Court Rejects Seattle's Race-Based Assignment Policy
By Caroline Hendrie
Advancing the legal debate over what school districts can do to promote demographic diversity in public schools, a federal appeals panel has struck down for the second time Seattle's policy of assigning students to high schools based partly on their ethnicity and race.
A three-judge panel of the San Francisco-based U.S. Court of Appeals for the 9th Circuit held in a 2-1 decision on July 27 that the school district's policy amounted to "an unadulterated pursuit of racial proportionality that cannot possibly be squared" with constitutional guarantees of equal protection under the laws.

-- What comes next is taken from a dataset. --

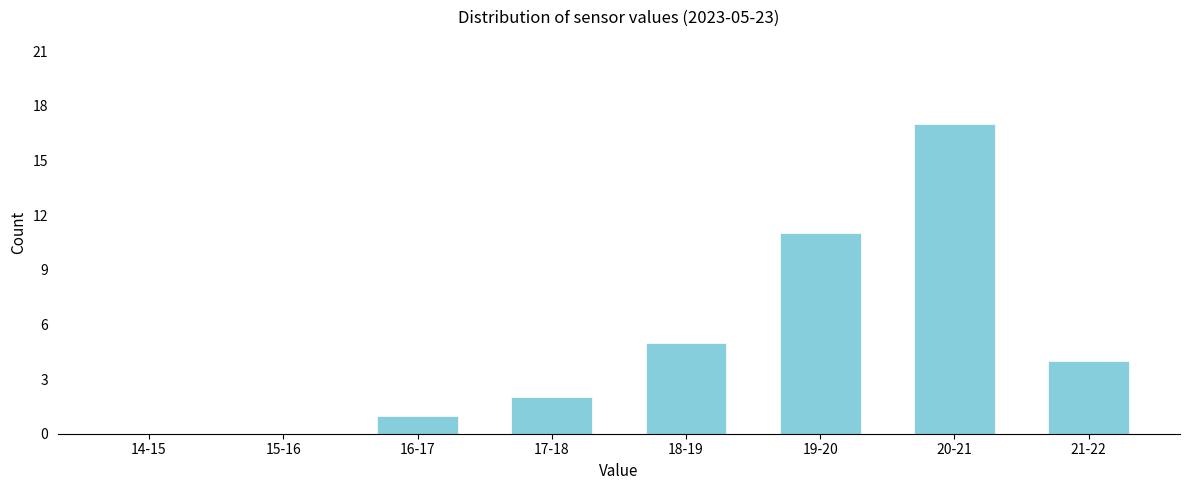

Reading left to right, extract all data points from this chart.

14-15=0	15-16=0	16-17=1	17-18=2	18-19=5	19-20=11	20-21=17	21-22=4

Accompanied by a spirited dissent, the federal appeals court ruling is among the first to address how last year's decisions by the U.S. Supreme Court on the use of race in university admissions should be applied in the K-12 context. In Grutter v. Bollinger, the high court upheld the admissions policy at the University of Michigan's law school, while in Gratz v. Bollinger it invalidated the university's undergraduate admissions system.

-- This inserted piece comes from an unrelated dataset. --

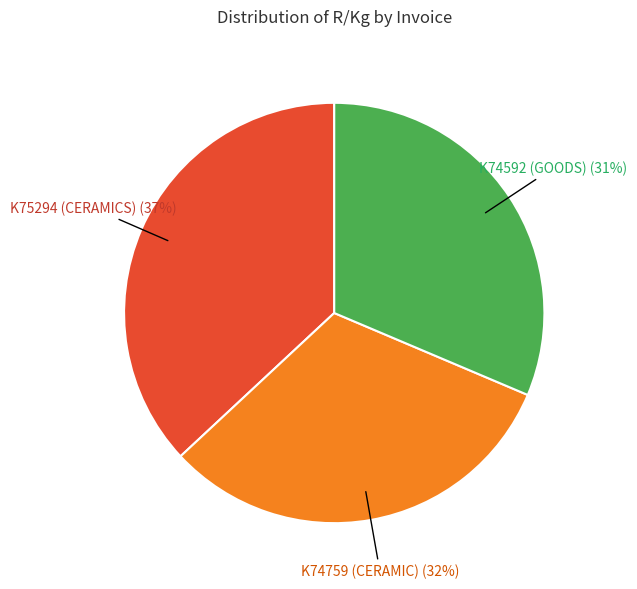

Do K75294 (CERAMICS) and K74592 (GOODS) together represent more than half of the pie?

Yes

The legal battle in Seattle began four years ago, when a local group called Parents Involved in Community Schools challenged the 46,000-student district's policy of using a "racial tiebreaker" to help apportion seats in high schools that had more applicants than space. In 1998, the district had begun allowing students citywide to choose among any of its 10 comprehensive high schools, and instituted a series of tiebreakers, including race and ethnicity, that determined who got slots in schools that were "oversubscribed."
In a sharply worded opinion written by Circuit Judge Diarmuid F. O'Scannlain, the 9th circuit court majority accepted that the district had a "compelling" reason for wanting to consider race: obtaining the educational benefits of diversity. Thus, the policy met one part of the legal standard that must be met to justify distinctions by government on the basis of race, the 67-page opinion states.

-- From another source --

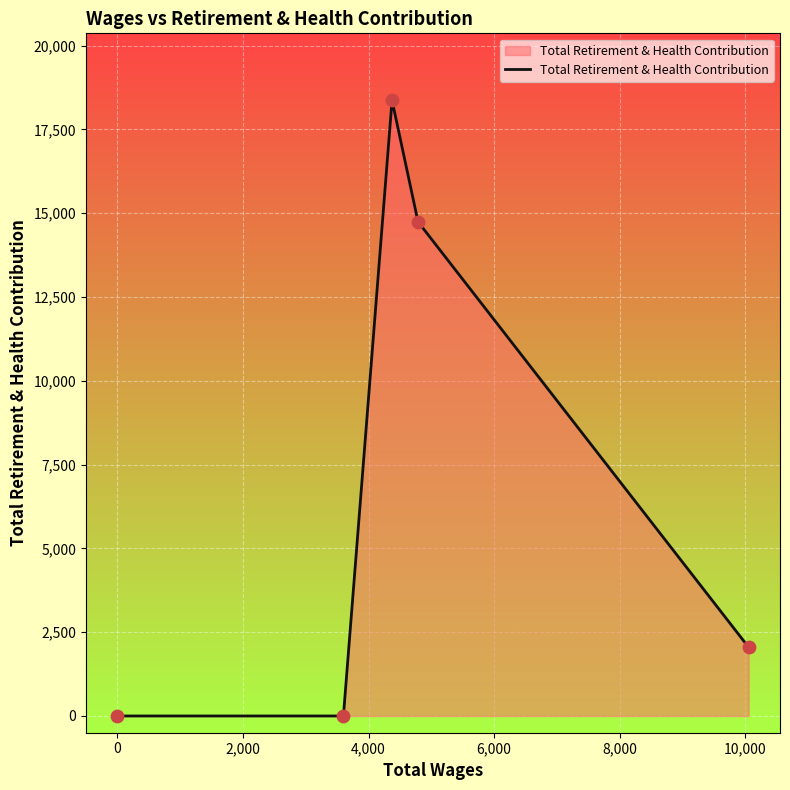

What is the difference between the maximum and minimum values?

18369.4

But based on his reading of the University of Michigan cases, Judge O'Scannlain concludes that the policy utterly fails to withstand another key requirement of the court's highest level of scrutiny: to "narrowly tailor" the use of race to achieve compel-ling objectives.
Among many objections to Seattle's policy, Judge O'Scannlain argues that its effect was "merely to shuffle a few handfuls of different minority students between a few schools," and thus was ineffective in achieving the district's purported goals of avoiding racial isolation of students and fostering student interactions among white and nonwhite students.
"The district has not met its burden of proving these marginal changes substantially further its interests, much less that they outweigh the cost of subjecting hundreds of students to disparate treatment based solely upon the color of their skin," the opinion says.